### ASSIGNMENT:
From the data below, set down exactly the lines between the one holding "spleen was stained" and the one holding "staining of cervical", inclusive, and no others.

Collected data
------------

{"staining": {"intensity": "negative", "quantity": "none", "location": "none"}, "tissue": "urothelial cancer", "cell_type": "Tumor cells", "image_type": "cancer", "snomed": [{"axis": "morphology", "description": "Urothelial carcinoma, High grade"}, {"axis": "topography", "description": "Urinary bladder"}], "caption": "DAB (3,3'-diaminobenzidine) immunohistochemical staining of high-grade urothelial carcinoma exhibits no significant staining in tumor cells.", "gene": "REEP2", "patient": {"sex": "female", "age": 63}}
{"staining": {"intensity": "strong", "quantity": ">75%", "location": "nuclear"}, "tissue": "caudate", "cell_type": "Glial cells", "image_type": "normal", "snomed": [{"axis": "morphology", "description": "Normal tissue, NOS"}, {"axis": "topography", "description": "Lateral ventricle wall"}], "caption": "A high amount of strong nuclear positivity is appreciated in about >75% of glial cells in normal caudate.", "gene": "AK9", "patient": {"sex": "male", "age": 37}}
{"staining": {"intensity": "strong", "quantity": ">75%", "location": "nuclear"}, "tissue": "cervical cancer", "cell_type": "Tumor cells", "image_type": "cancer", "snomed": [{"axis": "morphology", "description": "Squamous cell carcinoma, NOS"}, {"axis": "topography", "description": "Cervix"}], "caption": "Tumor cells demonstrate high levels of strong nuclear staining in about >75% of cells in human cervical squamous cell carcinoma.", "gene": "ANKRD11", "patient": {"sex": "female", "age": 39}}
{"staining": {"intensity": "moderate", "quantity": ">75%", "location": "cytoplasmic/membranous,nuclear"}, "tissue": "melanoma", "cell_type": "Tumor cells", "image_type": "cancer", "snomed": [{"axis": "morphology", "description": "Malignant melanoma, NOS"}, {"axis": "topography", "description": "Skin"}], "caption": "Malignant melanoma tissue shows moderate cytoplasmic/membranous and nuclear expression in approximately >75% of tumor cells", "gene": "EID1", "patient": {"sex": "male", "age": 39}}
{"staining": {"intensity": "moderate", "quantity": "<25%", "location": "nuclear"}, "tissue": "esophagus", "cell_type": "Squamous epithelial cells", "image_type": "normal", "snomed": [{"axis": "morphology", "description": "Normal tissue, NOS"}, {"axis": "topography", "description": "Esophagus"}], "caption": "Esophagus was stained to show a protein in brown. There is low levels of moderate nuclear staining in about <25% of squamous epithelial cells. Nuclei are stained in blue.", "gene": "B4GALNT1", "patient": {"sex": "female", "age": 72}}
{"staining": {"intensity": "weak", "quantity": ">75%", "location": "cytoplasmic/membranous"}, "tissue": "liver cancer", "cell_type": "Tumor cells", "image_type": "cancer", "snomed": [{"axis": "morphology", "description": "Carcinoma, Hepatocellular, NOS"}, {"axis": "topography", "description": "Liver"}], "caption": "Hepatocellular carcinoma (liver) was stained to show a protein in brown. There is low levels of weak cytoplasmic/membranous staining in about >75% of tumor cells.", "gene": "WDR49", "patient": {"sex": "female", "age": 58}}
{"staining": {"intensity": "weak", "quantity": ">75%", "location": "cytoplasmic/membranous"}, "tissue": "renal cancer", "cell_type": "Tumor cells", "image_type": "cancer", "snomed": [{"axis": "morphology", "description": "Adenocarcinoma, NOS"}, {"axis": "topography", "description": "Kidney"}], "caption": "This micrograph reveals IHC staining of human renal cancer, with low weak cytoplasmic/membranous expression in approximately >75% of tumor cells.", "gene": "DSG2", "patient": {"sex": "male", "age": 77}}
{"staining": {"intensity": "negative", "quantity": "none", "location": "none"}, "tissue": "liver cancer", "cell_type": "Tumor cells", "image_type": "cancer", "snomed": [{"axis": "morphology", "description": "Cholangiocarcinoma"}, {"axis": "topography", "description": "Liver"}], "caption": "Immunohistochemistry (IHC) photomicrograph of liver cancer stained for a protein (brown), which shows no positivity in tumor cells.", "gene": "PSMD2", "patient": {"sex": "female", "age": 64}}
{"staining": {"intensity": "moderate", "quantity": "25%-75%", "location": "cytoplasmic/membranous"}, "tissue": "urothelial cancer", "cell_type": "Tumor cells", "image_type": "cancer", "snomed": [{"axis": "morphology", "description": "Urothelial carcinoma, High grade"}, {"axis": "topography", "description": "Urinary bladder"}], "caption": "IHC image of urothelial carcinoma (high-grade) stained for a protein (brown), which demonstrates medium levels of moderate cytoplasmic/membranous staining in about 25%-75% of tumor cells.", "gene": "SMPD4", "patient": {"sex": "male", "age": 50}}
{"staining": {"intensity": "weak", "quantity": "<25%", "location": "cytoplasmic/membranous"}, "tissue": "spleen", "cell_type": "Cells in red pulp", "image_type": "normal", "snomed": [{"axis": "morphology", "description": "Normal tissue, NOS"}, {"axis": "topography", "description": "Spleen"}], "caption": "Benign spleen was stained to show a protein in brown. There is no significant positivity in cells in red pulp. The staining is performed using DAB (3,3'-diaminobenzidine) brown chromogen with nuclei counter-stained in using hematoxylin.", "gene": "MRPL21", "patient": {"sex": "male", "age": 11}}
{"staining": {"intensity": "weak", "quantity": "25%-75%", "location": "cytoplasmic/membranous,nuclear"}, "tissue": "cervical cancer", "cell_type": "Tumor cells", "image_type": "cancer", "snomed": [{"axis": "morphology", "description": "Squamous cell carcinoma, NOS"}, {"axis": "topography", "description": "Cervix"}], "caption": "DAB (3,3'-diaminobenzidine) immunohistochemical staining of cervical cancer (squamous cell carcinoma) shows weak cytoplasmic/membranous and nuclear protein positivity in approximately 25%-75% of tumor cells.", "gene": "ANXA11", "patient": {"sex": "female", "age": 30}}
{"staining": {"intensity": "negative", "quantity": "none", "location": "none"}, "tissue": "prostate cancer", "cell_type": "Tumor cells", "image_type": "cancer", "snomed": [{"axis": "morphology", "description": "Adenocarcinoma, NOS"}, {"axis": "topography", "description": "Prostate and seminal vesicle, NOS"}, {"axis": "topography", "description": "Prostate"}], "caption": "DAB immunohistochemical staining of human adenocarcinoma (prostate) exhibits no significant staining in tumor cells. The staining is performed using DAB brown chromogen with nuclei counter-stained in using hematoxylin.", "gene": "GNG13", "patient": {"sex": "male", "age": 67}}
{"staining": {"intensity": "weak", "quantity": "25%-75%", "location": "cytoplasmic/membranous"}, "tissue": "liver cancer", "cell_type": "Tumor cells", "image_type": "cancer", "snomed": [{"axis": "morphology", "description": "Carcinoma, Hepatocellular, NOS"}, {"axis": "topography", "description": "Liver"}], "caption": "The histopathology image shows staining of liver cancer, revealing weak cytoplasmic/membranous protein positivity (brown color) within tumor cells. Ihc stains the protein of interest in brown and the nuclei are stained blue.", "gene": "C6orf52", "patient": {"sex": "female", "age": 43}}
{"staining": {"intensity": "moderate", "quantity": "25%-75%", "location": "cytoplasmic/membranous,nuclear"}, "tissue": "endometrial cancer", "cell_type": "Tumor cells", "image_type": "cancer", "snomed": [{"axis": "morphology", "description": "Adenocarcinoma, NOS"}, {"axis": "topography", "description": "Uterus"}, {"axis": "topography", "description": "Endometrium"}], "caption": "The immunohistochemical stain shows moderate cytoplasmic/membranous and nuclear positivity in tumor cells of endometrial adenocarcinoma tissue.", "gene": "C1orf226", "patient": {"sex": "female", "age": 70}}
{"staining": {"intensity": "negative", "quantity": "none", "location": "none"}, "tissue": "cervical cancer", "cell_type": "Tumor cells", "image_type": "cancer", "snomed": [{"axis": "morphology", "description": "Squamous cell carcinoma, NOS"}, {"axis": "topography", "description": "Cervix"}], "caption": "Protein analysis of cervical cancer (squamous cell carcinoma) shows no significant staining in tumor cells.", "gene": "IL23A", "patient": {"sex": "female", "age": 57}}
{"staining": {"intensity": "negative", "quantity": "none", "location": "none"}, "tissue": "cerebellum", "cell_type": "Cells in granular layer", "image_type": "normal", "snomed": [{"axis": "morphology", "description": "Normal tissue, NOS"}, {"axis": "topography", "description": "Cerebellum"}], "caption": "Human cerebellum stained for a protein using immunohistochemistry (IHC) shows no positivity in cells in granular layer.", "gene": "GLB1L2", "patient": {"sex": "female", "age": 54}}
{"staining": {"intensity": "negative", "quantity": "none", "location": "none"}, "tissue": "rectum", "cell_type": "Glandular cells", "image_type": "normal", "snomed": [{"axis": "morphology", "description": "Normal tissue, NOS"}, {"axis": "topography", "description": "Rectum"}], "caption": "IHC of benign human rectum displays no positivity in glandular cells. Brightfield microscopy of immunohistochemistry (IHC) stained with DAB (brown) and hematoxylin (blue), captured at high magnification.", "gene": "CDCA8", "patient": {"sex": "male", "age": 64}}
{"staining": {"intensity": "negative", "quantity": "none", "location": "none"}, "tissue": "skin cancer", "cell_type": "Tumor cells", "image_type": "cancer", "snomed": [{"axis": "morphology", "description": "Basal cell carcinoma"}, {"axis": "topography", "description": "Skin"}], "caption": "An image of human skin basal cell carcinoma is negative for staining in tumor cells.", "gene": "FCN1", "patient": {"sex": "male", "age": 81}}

------------

### TASK SOLUTION:
{"staining": {"intensity": "weak", "quantity": "<25%", "location": "cytoplasmic/membranous"}, "tissue": "spleen", "cell_type": "Cells in red pulp", "image_type": "normal", "snomed": [{"axis": "morphology", "description": "Normal tissue, NOS"}, {"axis": "topography", "description": "Spleen"}], "caption": "Benign spleen was stained to show a protein in brown. There is no significant positivity in cells in red pulp. The staining is performed using DAB (3,3'-diaminobenzidine) brown chromogen with nuclei counter-stained in using hematoxylin.", "gene": "MRPL21", "patient": {"sex": "male", "age": 11}}
{"staining": {"intensity": "weak", "quantity": "25%-75%", "location": "cytoplasmic/membranous,nuclear"}, "tissue": "cervical cancer", "cell_type": "Tumor cells", "image_type": "cancer", "snomed": [{"axis": "morphology", "description": "Squamous cell carcinoma, NOS"}, {"axis": "topography", "description": "Cervix"}], "caption": "DAB (3,3'-diaminobenzidine) immunohistochemical staining of cervical cancer (squamous cell carcinoma) shows weak cytoplasmic/membranous and nuclear protein positivity in approximately 25%-75% of tumor cells.", "gene": "ANXA11", "patient": {"sex": "female", "age": 30}}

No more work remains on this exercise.